* [Data in this exercise]
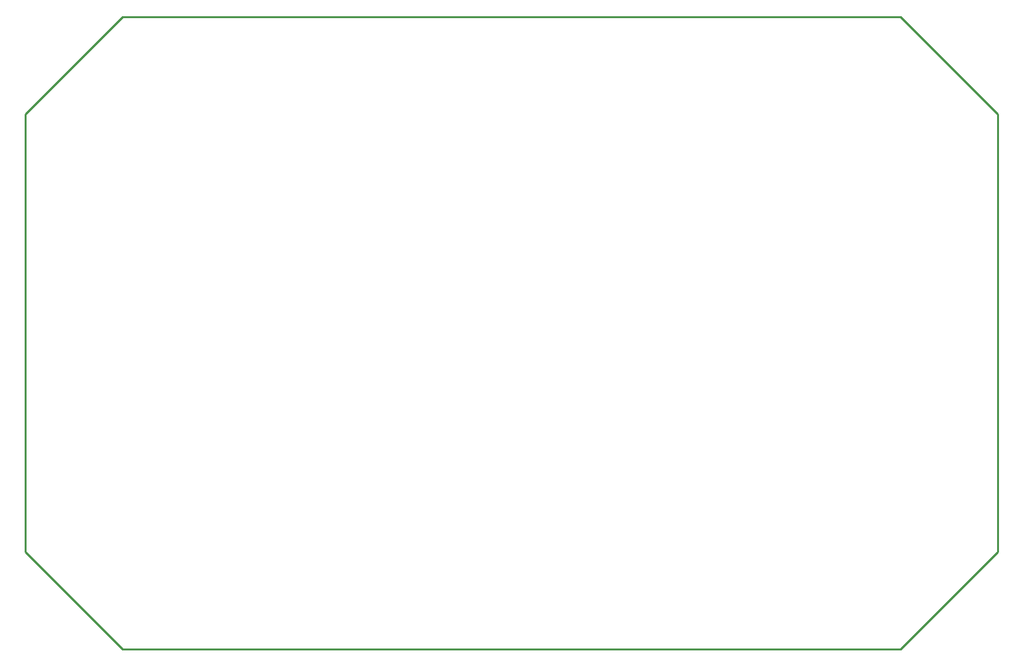
<source format=gbr>
G04 #@! TF.GenerationSoftware,KiCad,Pcbnew,(5.1.4-0-10_14)*
G04 #@! TF.CreationDate,2019-11-10T19:32:43-05:00*
G04 #@! TF.ProjectId,PacBot_2019-2020,50616342-6f74-45f3-9230-31392d323032,rev?*
G04 #@! TF.SameCoordinates,Original*
G04 #@! TF.FileFunction,Profile,NP*
%FSLAX46Y46*%
G04 Gerber Fmt 4.6, Leading zero omitted, Abs format (unit mm)*
G04 Created by KiCad (PCBNEW (5.1.4-0-10_14)) date 2019-11-10 19:32:43*
%MOMM*%
%LPD*%
G04 APERTURE LIST*
%ADD10C,0.254000*%
G04 APERTURE END LIST*
D10*
X213500000Y-128575000D02*
X213500000Y-71425000D01*
X200800000Y-141275000D02*
X213500000Y-128575000D01*
X99200000Y-141275000D02*
X200800000Y-141275000D01*
X86500000Y-128575000D02*
X99200000Y-141275000D01*
X86500000Y-71425000D02*
X86500000Y-128575000D01*
X99200000Y-58725000D02*
X86500000Y-71425000D01*
X200800000Y-58725000D02*
X99200000Y-58725000D01*
X213500000Y-71425000D02*
X200800000Y-58725000D01*
M02*

</source>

* [Task description]
Wherever the string "format" occurs in the records, copy the line it is in.

* [Result of this task]
<source format=gbr>
G04 Gerber Fmt 4.6, Leading zero omitted, Abs format (unit mm)*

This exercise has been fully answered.